Victoria Cosford
The first thing that draws your eye as you approach the Scratch Patisserie stall is the splendid array of pastries. Gleaming jewel-like tarts, puffy profiteroles, rich buttery croissants, both plain and almond, custard tarts and danishes: I’ve gained two kilos by simply admiring them. To their right are the loaves of bread and the baguettes, sourdoughs, multigrain and Turkish, and to their left the fat sausage rolls and spinach & cheese rolls encased in flakey buttery pastry and filled with locally sourced ingredients. Hovering above the glass cabinets is baker Greg Wilton’s smiling face, all the patience in the world for the queue before him, especially given he’s probably had a midnight start.

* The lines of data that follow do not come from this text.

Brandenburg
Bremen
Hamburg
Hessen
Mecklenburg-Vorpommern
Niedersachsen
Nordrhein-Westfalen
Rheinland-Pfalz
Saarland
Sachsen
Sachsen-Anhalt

Greg and his wife Angie started the business eleven years ago, and a year later launched into the farmers’ markets. There was a popular retail outlet for years too in Mullumbimby, but that’s gone now, so Greg can focus on what he loves most, the interaction the markets provide, and always, he tells me, ‘the joy of watching someone eat your products and seeing the satisfaction in their reactions.’
It’s been, he continues, a long journey of discovery. Bread-baking – the total commitment required, the antisocial working hours – will only be successful if you are passionate. ‘If you are passionate then you will create your loaf’, says Greg. ‘A loaf with your flavour and characteristics. Don’t confuse determination with passion.’
The commitment is paramount, but also, Greg says, it’s about your personal environment. He’s assisted by ‘two awesome staff members, Taeko and Yumi’, who do all the prep work throughout the day. ‘And I go in at stupid o’clock and do all the baking.’
Greg’s best sellers are his sourdough and his gluten-free breads; his personal favourite – a baguette turned into garlic bread. Reminding me it’s time to make this timeless classic myself!
Find Scratch Patisserie every Tuesday at New Brighton Farmers Market 8–11am and Mullumbimby Farmers Market every Friday 7–11am.